The static knowledge base approach proved that sometimes the simplest solution is the best. Don't over-engineer when a straightforward approach meets your needs. Implementing both client-side and server-side safety measures provides defense in depth—the AI's behavior is only as good as your safety guidelines. The floating interface design was crucial for adoption, as users need to discover and use the feature easily without it interfering with their browsing experience. Edge runtime and streaming responses make the difference between a sluggish and a responsive chatbot experience.

While the current implementation works well, there are several areas for future improvement: periodic updates to the knowledge base, analytics integration to track usage patterns and popular questions, multi-language support, voice interface with speech-to-text and text-to-speech capabilities, and context awareness to remember conversation history across sessions.

Conclusion

Building an AI chatbot with Vercel's AI SDK and AI Gateway provided an excellent foundation for creating a professional, safe, and performant conversational interface. The combination of Next.js, Vercel's edge infrastructure, and the AI SDK created a development experience that was both powerful and straightforward.

The key insight? The right technology choices—Vercel's AI ecosystem, static knowledge base approach, and custom UI components—enabled me to build something that feels native to my site while providing genuine value to visitors interested in my professional expertise.

For technical leaders looking to add AI capabilities to their sites, I recommend starting with Vercel's AI SDK and AI Gateway. The developer experience is excellent, the performance is outstanding, and the ecosystem provides everything you need to build professional AI features.

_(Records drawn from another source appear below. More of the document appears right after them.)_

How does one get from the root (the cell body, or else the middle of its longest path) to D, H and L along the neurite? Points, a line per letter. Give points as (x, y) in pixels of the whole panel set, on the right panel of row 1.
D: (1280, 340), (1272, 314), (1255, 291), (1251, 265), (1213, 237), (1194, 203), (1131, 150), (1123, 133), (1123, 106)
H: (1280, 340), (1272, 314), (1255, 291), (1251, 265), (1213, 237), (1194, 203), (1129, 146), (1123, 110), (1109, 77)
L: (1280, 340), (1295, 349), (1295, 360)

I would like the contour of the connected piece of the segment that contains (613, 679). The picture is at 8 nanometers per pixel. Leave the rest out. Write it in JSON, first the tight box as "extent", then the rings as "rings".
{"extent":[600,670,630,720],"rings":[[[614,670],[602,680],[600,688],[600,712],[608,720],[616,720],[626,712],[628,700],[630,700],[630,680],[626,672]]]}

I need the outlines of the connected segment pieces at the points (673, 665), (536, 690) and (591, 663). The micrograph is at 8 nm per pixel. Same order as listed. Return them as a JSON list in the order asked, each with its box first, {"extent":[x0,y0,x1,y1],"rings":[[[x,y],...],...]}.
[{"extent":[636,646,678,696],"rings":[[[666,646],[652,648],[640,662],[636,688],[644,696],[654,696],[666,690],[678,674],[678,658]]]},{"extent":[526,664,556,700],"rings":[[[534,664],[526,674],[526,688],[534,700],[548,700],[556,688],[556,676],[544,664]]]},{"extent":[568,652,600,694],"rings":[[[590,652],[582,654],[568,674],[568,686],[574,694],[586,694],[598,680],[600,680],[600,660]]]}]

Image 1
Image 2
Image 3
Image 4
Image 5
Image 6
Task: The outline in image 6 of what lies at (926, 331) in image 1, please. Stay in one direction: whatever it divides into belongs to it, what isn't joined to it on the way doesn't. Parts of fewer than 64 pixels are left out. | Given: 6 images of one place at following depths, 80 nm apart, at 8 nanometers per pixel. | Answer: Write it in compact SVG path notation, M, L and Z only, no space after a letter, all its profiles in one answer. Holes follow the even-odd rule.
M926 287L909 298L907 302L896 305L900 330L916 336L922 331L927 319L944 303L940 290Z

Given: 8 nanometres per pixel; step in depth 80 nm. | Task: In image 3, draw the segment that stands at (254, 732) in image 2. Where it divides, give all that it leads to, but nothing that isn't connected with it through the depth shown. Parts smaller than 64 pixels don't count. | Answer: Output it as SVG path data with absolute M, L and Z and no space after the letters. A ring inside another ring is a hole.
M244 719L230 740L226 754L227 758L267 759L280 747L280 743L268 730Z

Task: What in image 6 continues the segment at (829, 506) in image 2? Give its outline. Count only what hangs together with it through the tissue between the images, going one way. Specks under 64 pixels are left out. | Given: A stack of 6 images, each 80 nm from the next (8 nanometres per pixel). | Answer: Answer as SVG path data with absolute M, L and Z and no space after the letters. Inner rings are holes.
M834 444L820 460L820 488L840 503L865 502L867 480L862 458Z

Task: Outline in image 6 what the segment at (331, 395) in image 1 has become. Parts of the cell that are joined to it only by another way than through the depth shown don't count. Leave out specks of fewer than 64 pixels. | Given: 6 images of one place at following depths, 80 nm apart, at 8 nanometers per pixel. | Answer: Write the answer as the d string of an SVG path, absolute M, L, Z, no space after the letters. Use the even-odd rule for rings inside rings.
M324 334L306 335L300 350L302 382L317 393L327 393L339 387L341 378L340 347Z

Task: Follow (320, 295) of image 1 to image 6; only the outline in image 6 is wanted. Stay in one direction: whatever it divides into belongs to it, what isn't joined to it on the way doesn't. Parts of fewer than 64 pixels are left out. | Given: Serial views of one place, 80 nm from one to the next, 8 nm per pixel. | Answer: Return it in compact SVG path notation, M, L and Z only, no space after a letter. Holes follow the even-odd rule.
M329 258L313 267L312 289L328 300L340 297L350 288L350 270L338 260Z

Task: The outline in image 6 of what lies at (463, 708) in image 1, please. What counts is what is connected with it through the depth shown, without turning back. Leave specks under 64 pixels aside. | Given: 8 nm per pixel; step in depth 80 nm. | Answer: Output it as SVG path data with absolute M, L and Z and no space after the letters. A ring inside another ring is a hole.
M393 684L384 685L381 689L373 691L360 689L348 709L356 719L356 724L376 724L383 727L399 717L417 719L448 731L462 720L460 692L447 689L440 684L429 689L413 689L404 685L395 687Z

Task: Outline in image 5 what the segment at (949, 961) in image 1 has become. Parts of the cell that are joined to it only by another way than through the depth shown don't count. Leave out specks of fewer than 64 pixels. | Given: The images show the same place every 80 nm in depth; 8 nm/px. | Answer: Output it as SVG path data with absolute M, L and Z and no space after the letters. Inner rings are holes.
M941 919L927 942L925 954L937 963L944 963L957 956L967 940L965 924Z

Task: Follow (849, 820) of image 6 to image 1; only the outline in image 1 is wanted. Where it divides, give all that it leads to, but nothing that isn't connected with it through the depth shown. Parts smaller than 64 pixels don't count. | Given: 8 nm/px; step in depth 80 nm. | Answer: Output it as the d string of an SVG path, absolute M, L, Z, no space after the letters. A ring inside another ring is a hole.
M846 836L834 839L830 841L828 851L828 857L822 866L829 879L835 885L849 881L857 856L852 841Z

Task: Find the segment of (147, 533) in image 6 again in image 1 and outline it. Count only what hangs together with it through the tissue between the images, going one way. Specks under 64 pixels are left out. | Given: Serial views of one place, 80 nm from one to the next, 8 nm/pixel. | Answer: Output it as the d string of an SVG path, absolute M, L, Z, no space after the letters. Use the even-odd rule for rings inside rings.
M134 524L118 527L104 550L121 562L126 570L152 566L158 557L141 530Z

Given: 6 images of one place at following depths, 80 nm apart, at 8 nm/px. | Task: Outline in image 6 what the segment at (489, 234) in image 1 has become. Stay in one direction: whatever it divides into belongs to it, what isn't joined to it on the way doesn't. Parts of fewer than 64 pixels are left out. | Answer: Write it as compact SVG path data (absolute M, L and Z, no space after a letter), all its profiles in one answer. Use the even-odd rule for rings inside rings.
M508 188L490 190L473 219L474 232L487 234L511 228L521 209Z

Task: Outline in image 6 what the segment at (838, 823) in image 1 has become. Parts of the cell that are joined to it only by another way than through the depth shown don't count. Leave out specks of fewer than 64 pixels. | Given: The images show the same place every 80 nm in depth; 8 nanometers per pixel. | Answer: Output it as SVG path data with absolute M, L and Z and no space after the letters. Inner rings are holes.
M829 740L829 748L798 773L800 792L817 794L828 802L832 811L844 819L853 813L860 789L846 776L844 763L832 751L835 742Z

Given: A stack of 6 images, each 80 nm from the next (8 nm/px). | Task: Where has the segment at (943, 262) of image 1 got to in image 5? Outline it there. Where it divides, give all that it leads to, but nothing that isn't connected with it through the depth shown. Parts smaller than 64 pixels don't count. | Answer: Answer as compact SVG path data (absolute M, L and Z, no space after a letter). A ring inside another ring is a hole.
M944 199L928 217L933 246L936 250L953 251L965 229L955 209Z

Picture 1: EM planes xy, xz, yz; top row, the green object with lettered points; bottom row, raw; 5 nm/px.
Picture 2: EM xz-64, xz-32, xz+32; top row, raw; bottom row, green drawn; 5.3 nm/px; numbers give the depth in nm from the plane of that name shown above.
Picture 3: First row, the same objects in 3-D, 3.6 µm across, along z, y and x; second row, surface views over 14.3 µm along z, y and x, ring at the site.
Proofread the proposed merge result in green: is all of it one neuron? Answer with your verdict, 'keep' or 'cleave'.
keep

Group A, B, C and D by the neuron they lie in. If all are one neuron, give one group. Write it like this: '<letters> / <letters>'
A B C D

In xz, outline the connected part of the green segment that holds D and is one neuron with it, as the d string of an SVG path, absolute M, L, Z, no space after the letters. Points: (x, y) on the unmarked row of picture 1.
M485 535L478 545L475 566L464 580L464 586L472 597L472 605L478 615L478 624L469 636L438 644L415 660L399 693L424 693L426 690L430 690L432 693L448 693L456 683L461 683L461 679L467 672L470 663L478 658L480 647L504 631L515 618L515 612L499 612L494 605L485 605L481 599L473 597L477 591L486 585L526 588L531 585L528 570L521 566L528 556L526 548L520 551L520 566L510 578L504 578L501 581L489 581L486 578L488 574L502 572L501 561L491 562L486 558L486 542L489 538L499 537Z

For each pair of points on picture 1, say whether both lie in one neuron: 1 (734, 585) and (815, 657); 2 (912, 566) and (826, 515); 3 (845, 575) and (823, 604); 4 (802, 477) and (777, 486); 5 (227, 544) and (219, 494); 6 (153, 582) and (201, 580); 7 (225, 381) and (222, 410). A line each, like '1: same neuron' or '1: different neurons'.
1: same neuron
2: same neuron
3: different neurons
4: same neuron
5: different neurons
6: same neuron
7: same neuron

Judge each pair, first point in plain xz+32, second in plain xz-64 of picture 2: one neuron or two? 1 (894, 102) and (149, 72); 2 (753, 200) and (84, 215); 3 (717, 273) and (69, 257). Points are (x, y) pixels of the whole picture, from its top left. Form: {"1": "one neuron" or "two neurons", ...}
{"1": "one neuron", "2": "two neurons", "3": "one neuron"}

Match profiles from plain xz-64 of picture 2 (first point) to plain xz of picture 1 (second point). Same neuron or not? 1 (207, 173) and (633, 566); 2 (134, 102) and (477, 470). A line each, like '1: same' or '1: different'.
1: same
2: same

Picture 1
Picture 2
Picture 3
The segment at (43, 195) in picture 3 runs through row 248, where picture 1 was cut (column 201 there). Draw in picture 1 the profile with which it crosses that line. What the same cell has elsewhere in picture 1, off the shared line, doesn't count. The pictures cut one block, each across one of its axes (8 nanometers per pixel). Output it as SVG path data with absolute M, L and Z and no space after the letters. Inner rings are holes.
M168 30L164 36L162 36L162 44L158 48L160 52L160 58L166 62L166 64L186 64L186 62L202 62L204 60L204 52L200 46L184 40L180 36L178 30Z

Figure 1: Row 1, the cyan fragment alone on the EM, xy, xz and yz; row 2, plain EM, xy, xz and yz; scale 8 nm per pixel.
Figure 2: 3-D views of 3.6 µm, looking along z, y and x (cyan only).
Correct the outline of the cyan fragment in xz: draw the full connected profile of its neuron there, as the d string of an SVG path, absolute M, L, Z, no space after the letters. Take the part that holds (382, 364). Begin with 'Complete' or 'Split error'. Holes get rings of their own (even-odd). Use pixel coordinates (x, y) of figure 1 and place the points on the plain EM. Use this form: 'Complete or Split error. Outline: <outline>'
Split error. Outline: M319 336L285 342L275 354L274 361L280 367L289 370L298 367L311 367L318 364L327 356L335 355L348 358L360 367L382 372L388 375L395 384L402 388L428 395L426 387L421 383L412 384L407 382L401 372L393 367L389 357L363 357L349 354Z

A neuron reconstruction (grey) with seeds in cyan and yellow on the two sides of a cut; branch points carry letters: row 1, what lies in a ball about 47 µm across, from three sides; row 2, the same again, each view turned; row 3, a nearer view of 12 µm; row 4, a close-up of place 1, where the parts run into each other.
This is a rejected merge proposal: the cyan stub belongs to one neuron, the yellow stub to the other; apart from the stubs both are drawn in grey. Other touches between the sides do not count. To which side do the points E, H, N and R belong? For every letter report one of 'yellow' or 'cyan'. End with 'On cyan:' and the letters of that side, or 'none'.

The future of web development is AI-powered, and Vercel's infrastructure makes that future accessible today.


This implementation demonstrates how modern AI tools can be integrated into personal websites to create engaging, professional experiences. The combination of Vercel's AI SDK, AI Gateway, and Next.js provides a powerful foundation for building conversational interfaces that enhance rather than distract from the user experience.